** Opening Records for this task block **

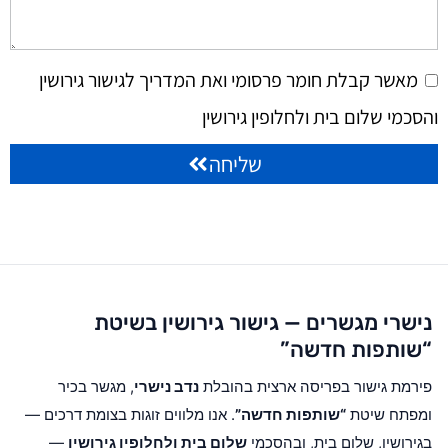
מאשר קבלת חומר פרסומי ואת המדריך לגישור גירושין
והסכמי שלום בית ולחלופין גירושין
שליחה
נישרי מגשרים — גישור גירושין בשיטת
“שותפות חדשה”
פירמת גישור בפריסה ארצית בהובלת
נדב נישרי
, מגשר בכיר
ומפתח שיטת
“שותפות חדשה”
. אנו מלווים זוגות בצומת דרכים —
בגירושין, שלום בית, ובהסכמי
שלום בית ולחלופין גירושין
—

** Closing Records for this task block **

# Assigned task:
Needed here is a verbatim copy of the data from the first line through the line with "בגירושין, שלום בית, ובהסכמי", without pictures.

# Answer below:
מאשר קבלת חומר פרסומי ואת המדריך לגישור גירושין
והסכמי שלום בית ולחלופין גירושין
שליחה
נישרי מגשרים — גישור גירושין בשיטת
“שותפות חדשה”
פירמת גישור בפריסה ארצית בהובלת
נדב נישרי
, מגשר בכיר
ומפתח שיטת
“שותפות חדשה”
. אנו מלווים זוגות בצומת דרכים —
בגירושין, שלום בית, ובהסכמי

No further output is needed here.